Politik | EVA WEISSENBERGER und NINA WEISSENSTEINER | aus FALTER 41/04 vom 06.10.2004

SPÖ Sieben gute Gründe, warum Alfred Gusenbauer zwei Jahre vor der nächsten Wahl noch immer kein perfekter Kanzlerkandidat ist - und was trotz allem für ihn spricht. 

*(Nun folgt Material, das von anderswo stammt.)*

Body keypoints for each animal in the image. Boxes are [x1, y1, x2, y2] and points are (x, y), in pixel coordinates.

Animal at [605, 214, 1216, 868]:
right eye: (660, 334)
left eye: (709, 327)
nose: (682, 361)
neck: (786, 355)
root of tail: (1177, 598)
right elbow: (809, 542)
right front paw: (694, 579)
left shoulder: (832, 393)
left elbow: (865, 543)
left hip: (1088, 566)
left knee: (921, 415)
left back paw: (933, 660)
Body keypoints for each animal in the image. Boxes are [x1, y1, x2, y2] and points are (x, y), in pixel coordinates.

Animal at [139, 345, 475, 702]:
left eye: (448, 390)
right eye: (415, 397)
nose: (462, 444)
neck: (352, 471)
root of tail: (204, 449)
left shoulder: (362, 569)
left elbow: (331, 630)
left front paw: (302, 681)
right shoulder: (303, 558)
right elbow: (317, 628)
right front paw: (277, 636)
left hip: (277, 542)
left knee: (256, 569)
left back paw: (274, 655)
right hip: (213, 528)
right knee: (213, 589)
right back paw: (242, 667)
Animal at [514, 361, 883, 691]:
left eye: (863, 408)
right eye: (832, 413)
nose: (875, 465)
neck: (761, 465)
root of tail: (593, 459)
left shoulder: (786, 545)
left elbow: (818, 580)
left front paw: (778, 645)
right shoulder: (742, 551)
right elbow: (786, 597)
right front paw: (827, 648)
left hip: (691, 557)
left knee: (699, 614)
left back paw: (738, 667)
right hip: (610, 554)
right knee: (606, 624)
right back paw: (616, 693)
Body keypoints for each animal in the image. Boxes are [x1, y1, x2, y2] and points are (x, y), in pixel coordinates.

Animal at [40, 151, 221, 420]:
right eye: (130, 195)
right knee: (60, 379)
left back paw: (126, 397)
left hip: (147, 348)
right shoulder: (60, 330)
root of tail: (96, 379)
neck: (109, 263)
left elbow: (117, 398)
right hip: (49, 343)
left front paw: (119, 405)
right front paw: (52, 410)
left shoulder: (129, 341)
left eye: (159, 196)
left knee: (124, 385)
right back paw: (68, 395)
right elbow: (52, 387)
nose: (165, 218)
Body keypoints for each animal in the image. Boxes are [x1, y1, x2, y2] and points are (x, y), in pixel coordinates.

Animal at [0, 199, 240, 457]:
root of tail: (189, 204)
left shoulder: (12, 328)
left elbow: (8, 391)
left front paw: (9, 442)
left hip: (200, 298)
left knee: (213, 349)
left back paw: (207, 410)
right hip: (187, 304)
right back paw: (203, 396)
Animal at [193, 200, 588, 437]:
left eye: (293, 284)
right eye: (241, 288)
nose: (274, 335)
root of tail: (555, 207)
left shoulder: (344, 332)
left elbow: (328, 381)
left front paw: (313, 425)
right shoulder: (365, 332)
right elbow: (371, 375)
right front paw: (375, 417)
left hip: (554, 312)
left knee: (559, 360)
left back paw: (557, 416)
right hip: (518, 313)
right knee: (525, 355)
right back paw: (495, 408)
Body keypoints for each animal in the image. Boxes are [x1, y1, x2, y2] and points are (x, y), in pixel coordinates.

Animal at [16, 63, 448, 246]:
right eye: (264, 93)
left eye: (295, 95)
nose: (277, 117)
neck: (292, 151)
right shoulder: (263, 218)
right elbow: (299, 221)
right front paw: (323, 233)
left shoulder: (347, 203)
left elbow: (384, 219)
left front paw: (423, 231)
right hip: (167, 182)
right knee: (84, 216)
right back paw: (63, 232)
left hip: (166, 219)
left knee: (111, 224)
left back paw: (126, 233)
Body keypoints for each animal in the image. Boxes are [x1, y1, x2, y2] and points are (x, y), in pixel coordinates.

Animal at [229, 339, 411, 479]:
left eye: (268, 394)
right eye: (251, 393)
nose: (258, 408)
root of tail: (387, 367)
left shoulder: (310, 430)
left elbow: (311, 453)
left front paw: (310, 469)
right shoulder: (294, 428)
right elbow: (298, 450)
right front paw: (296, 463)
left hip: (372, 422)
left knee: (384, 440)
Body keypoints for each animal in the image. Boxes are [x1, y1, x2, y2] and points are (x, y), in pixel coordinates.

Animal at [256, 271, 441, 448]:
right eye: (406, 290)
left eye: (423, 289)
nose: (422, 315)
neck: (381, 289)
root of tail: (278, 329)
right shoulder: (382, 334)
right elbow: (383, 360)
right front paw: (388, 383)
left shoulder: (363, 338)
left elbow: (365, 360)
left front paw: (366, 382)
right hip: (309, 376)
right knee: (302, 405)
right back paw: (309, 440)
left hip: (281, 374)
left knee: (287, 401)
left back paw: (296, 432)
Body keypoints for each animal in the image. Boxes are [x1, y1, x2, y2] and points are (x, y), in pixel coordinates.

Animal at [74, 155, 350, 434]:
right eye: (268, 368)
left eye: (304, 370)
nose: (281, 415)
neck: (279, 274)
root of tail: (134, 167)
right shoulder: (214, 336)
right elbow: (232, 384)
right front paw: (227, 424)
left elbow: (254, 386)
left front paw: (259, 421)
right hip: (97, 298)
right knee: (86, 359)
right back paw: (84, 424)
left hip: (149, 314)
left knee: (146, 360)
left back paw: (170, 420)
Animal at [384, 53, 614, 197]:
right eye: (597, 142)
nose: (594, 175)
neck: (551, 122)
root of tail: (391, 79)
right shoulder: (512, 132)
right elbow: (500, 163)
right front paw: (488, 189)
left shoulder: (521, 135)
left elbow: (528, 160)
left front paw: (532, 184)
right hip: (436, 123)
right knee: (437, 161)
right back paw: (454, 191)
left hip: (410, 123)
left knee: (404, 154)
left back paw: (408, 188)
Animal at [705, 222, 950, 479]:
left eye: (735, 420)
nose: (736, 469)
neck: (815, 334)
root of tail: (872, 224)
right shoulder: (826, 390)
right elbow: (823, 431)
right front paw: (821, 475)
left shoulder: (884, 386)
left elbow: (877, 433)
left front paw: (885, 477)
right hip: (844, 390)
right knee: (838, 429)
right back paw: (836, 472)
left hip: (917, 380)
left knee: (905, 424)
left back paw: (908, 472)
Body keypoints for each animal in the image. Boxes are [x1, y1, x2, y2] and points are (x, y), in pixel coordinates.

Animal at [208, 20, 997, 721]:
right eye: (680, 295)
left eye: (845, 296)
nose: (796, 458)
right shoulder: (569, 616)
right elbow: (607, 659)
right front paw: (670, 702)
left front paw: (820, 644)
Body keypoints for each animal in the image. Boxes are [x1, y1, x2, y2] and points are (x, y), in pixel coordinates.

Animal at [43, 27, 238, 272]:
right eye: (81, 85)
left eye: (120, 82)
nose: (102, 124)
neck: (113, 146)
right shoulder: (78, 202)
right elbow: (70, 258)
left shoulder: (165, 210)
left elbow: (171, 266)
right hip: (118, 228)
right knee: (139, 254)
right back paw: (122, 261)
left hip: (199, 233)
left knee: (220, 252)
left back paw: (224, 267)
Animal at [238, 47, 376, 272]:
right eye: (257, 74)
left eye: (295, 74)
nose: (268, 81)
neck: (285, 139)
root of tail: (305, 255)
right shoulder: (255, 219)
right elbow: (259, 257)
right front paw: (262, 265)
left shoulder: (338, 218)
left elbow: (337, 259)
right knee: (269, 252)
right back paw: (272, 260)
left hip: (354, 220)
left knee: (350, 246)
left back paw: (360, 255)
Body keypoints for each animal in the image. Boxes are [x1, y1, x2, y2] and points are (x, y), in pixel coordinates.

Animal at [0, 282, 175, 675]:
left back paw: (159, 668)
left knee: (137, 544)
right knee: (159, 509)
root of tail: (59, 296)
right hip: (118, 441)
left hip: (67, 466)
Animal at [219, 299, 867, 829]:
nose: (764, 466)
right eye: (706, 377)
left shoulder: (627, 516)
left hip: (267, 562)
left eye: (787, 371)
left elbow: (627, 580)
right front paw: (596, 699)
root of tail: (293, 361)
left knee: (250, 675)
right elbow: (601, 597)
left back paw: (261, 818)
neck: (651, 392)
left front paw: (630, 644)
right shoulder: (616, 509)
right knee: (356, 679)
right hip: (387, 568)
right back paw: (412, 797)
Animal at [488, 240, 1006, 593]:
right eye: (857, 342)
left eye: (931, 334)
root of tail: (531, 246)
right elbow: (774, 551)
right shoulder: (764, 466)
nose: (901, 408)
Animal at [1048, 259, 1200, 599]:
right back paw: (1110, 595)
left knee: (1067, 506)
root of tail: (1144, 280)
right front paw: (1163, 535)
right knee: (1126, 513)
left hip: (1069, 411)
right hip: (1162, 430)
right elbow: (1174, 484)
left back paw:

Alfred Gusenbauer reißt sich einen Haxen aus. Vergangene Woche besuchte er im Bezirk Horn Betriebe, Lehrwerkstätten, Gasthäuser, Einkaufszentren. Traf sich mit Jungen, Alten, Rotariern, Hausfrauen. Doch während sich der SPÖ-Chef zerspragelt, zerreißen sich seine Parteifreunde zu Hause das Maul über ihn: "Ja, Gusenbauer wird wieder unser Spitzenkandidat", ätzt einer: "Einige haben die nächste Nationalratswahl wohl schon abgeschrieben."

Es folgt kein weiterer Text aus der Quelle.